Les acteurs extérieurs au cœur des tensions : Le conflit en Syrie ne peut se comprendre sans prendre en compte le
jeu des puissances et des acteurs régionaux et mondiaux :

- A l’échelle régionale, l’Arabie Saoudite a très vite soutenu les insurgés syriens pour affaiblir un des principaux
alliés de son ennemi ultime, l’Iran qui de son côté, soutient militairement Bachar Al-Assad et envoie des
groupes paramilitaires venus du Liban, le Hezbollah, pour aider le pouvoir central.
- A l’échelle internationale, Bachar Al-Assad peut s’appuyer sur le soutien de la Russie alors que les insurgés ont
eu un soutien timide de la part des Occidentaux, notamment à destination des Kurdes.
- L’arrivée de Daech a achevé de complexifier la guerre en Syrie, amenant Russes et Américains à bombarder le
même ennemi, tout en soutenant des acteurs eux-mêmes en guerre.

Conclusion :

Face à la multiplication des conflits asymétriques et du terrorisme transnational, la théorie de Clausewitz est largement
remise en cause. En effet, les succès militaires n’engendrent pas forcément des succès politiques : si les Occidentaux
ont réussi à détruire l’État Islamique qui s’était mis en place en 2014 en Syrie et en Irak, cela a profité au dictateur
syrien Bachar Al-Assad alors que les Occidentaux ont été frappés en représailles par des attentats, donnant
l’impression d’avoir perdu le conflit.
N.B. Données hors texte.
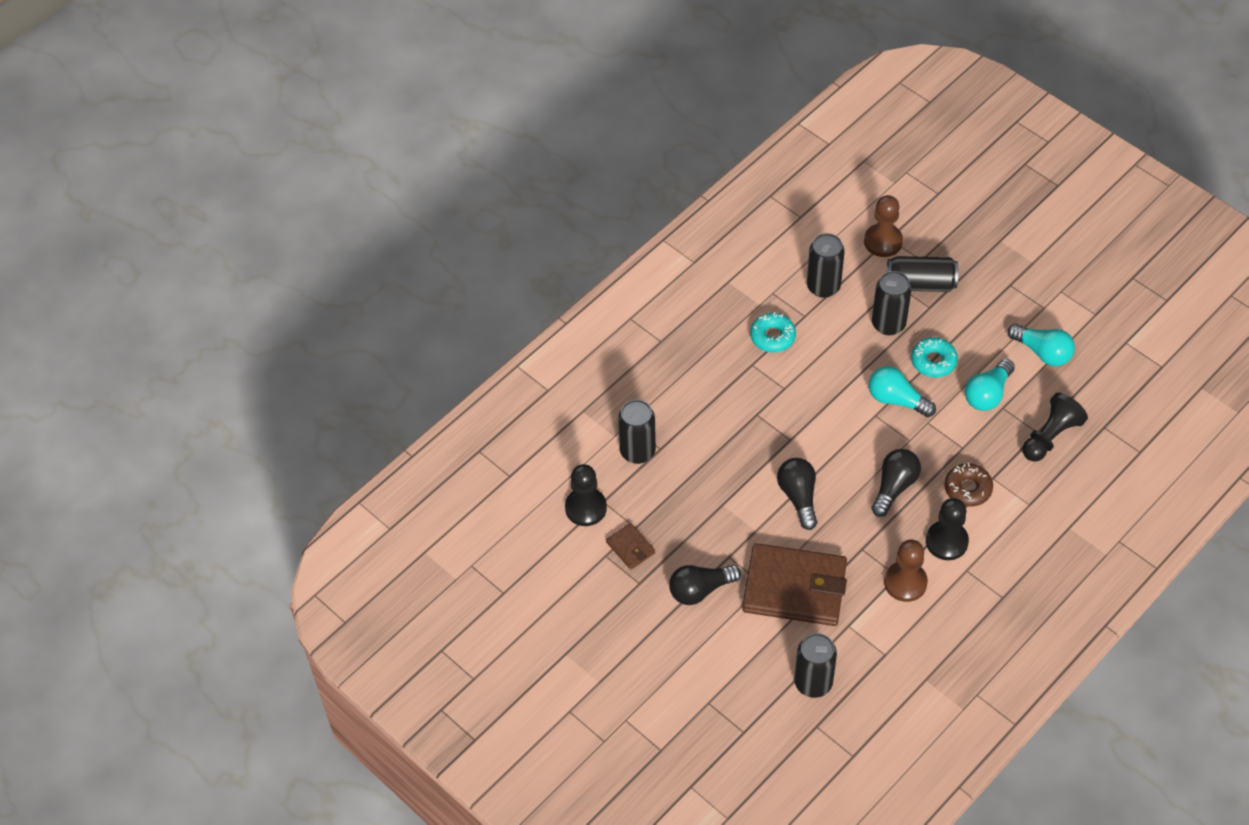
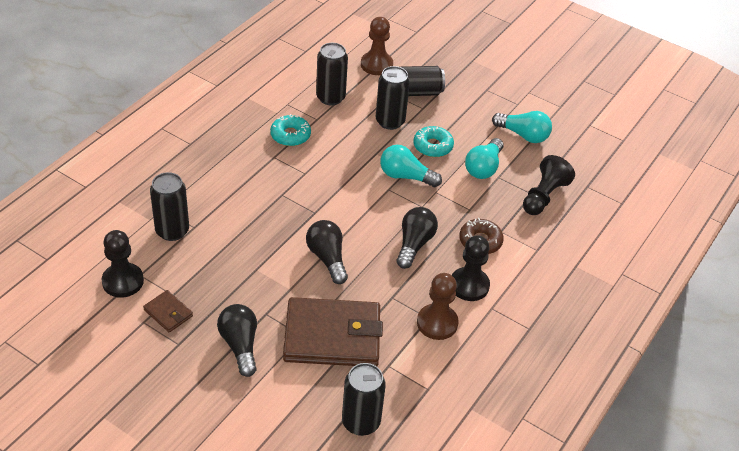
camera: 15 degrees left, 10 degrees down
black light bulb [669,565,741,605] -> black light bulb turned 105 degrees clockwise [217,304,257,377]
Plus généralement, c’est le concept même de la guerre et de la paix qui est à
remettre en cause. Sans déclaration mais pas sans conséquences, les conflits actuels marquent durablement les
sociétés. Dans les pays occidentaux, le vocabulaire de la guerre est omniprésent, renforçant le sentiment d’un monde
en guerre. Pour autant, le concept de Clausewitz n’est pas mort car les objectifs politiques restent au cœur des enjeux
militaires comme en témoigne la lutte entre les groupes terroristes pour l’hégémonie de la lutte.